犬の食物有害反応(adverse food reactions、AFR)は、食事に含まれる成分に対する拒絶反応であり、皮膚の痒み、下痢、嘔吐などの症状を呈するする免疫疾患である。このAFRの治療は、薬物療法(二次感染への対応を含める)や食餌管理を主体として、進められることが通例である。しかし、既存の治療法が奏功しない場合や経済的理由等により中長期的な療法食の使用が継続できない場合には、AFRの臨床症状に苦慮する症例となっていまう。
そこで、ベルギーのゲント大学は、ヒトの花粉症および犬のアトピーの治療に用いられている舌下免疫療法を犬のAFRに応用した食物アレルゲン特異的舌下免疫療法(Food allergen-specific sublingual immunotherapy、FA-SLIT)の検証を行った。同研究には、犬のAFR症例が参加しており、①FA-SLIT群と②プラセボ(FA-SLITを実施しない)群に分けられた。そして、サイトカインの分析によって、FA-SLITの効果が評価された。すると、②に比較して、①ではIL-10およびIFN-γの濃度が上昇しており、「AFRが起きにくい生体内環境」が整備されることが明らかとなった。
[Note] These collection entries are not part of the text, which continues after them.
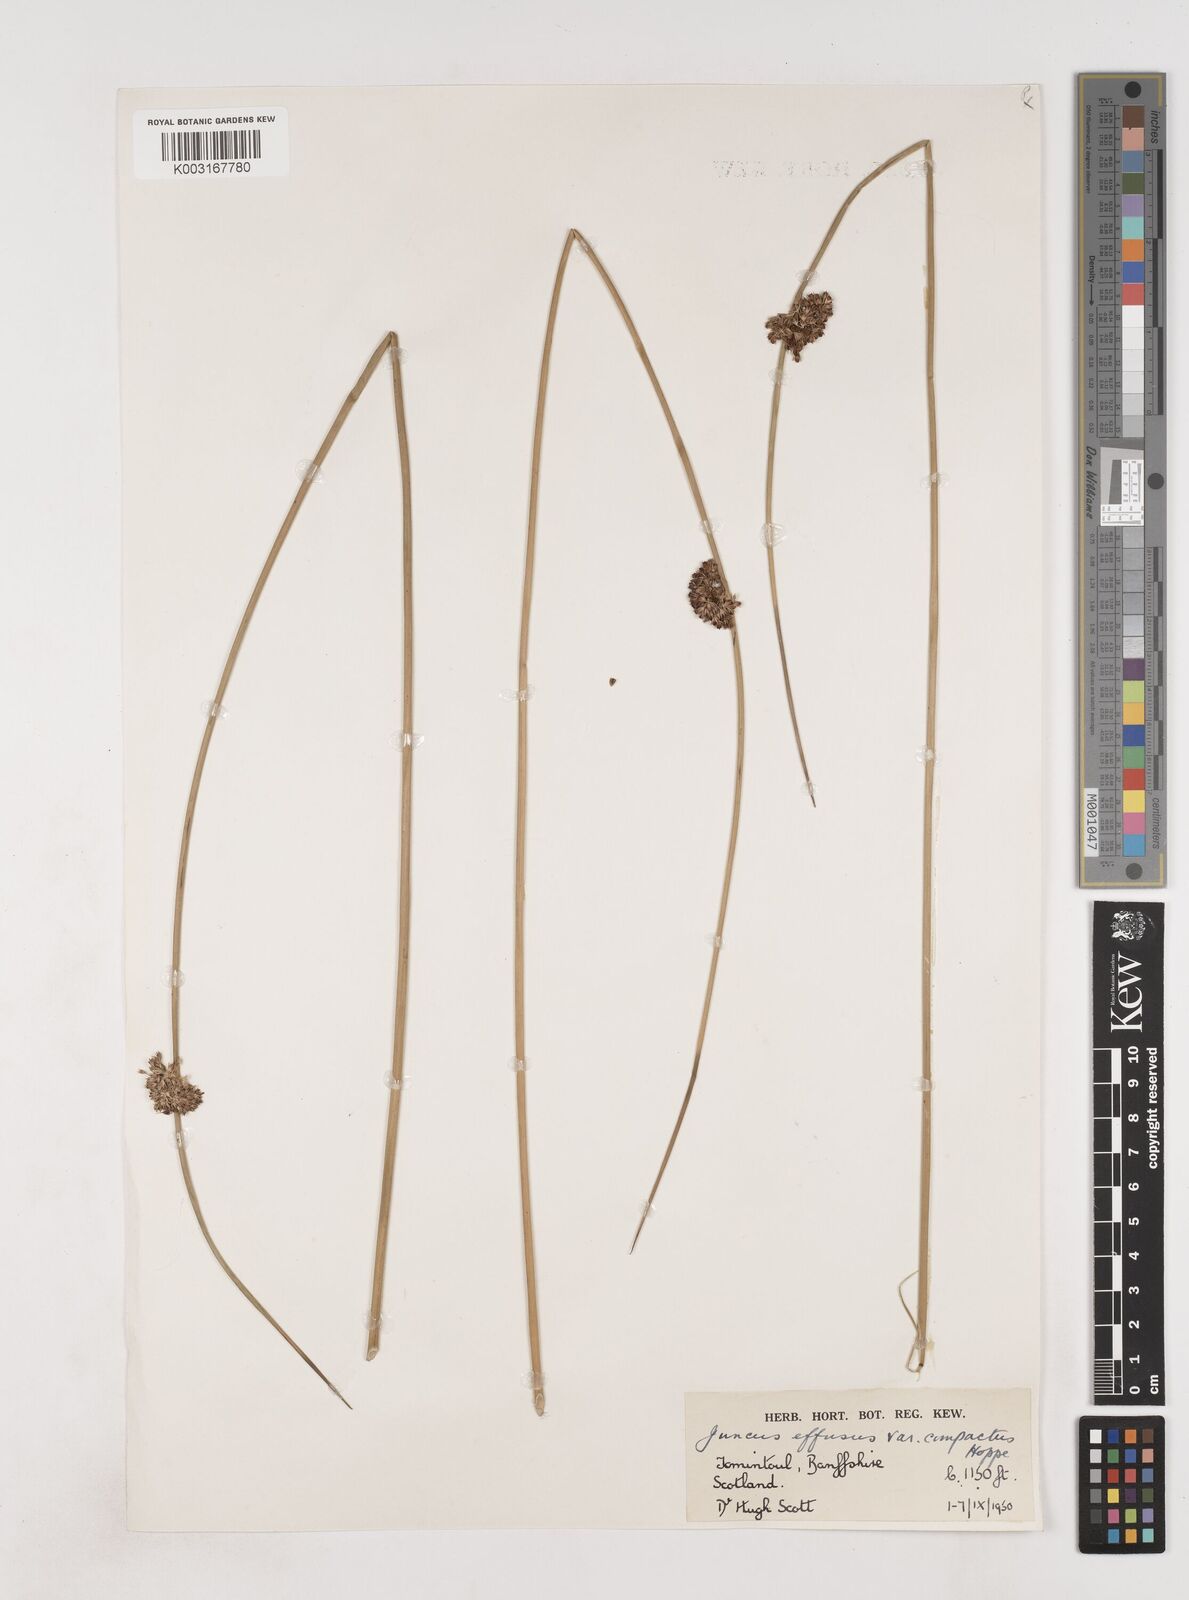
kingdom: Plantae
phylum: Tracheophyta
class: Liliopsida
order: Poales
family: Juncaceae
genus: Juncus
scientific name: Juncus effusus
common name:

上記のことから、FA-SLITには、犬のAFRを軽減または解決する可能性が秘められていると考えられる。今後は、中~大規模な臨床研究でデータを蓄積して、その有用性を実証することが課題である。将来的に、生涯に渡る長期戦となるかも知れないAFRの治療に、新たな選択肢が誕生することに期待したい。

視点をかえることで、既存の様々な治療法の新たな可能性を模索することは、獣医療の発展に繋がるかも知れません。